Still other sites down Canterbury Road await, ripe for development.


There have been some large but temporary spikes in vacancy rates as new projects hit the market.

Having jumped a few times, the officially reported vacancy rate for Canterbury now hovers at just above 3 per cent, a level which typically tends to reflect a moderately weak rental market under the prevailing Australian methodology.  

Median asking rents for apartments have jumped by more than +20 per cent higher in the suburb over the past three years according to SQM Research, doubtless reflecting that the new units are in a different class to the older, poorer quality stock.

The wrap

Clearly there has been quite a shift in the suburb over the past five years, not just in terms of the growing Asian population, but also in the suburb's density.

Both the number of dwellings and the usual resident population jumped by nearly a fifth between the 2011 and 2016 Censuses respectively.

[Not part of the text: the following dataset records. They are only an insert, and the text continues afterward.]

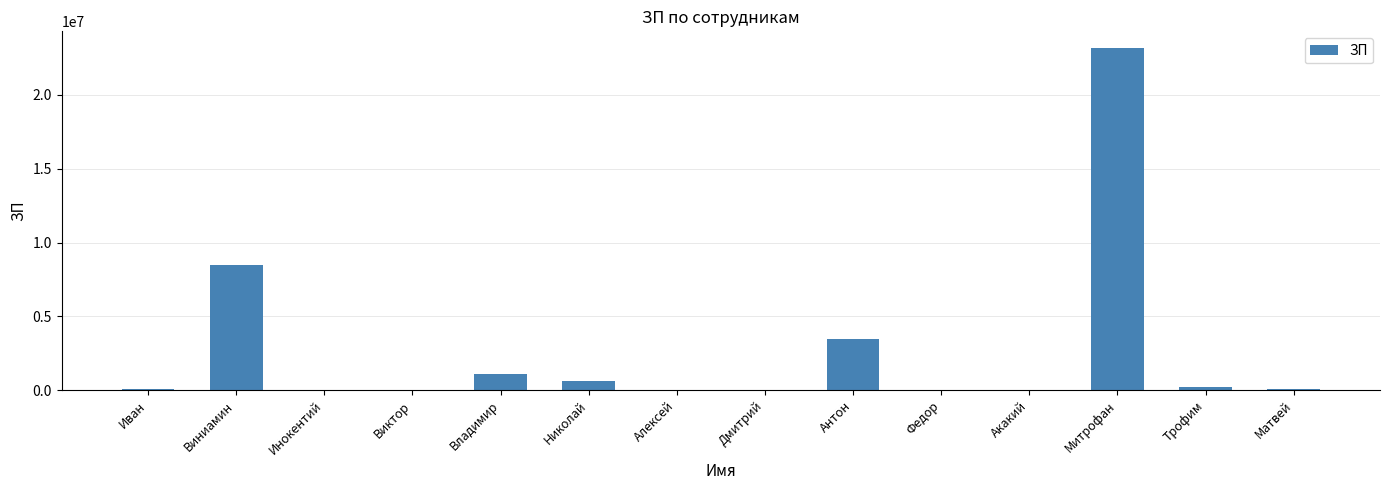

Which label corresponds to the largest value in the chart?

Митрофан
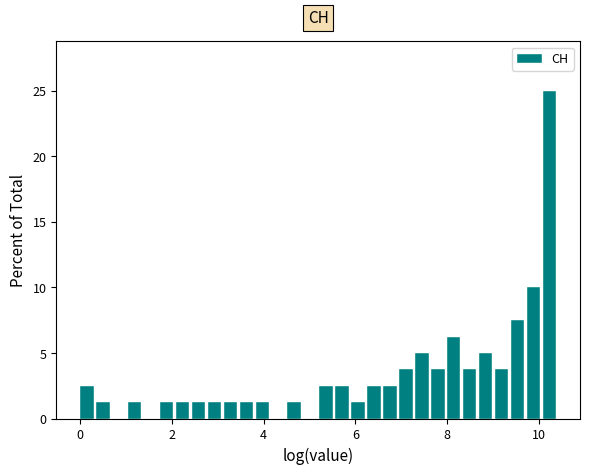

Read against the x-axis, roughly where is the centre of the tallest bar?

10.2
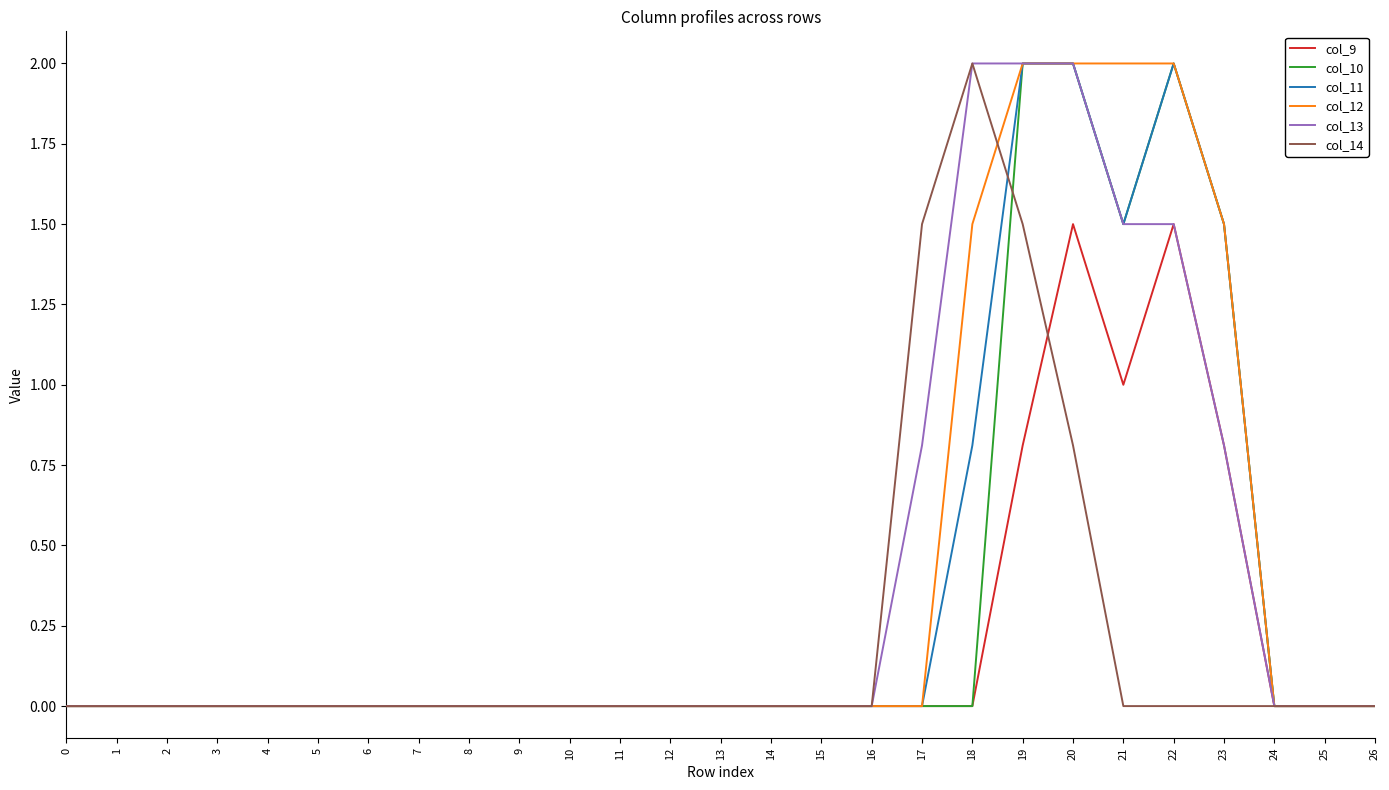

Between 20 and 21, which series saw the biggest shift?

col_14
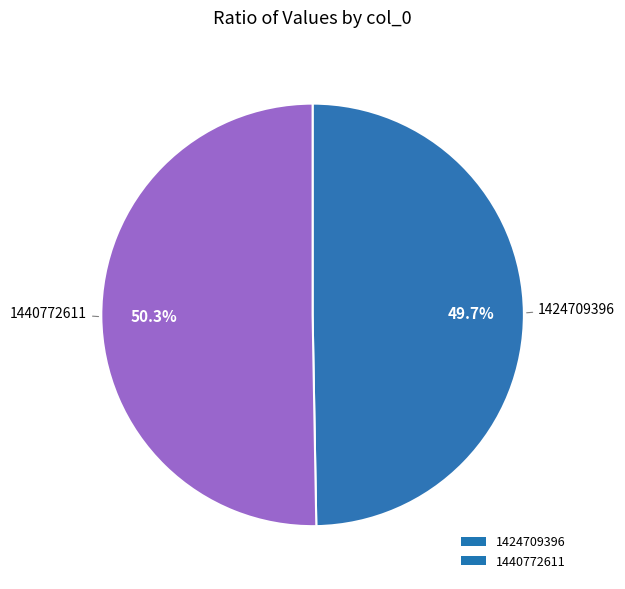

The 1440772611 slice represents 58% of the pie. True or false?

False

However, it's literally an urban myth that Australia's capital cities are dense - in international terms they are anything but. 

Although the population of Canterbury is denser than it was at just under 39 persons per hectare, as Canterbury Road is developed fully in future the population will become much, much denser over time.

By way of a comparison, according to research by the population experts ID, Australia's densest suburbs have several times this level of density.

Potts Point has 141 persons per hectare, Pyrmont has 148, and Elizabeth Bay has 216.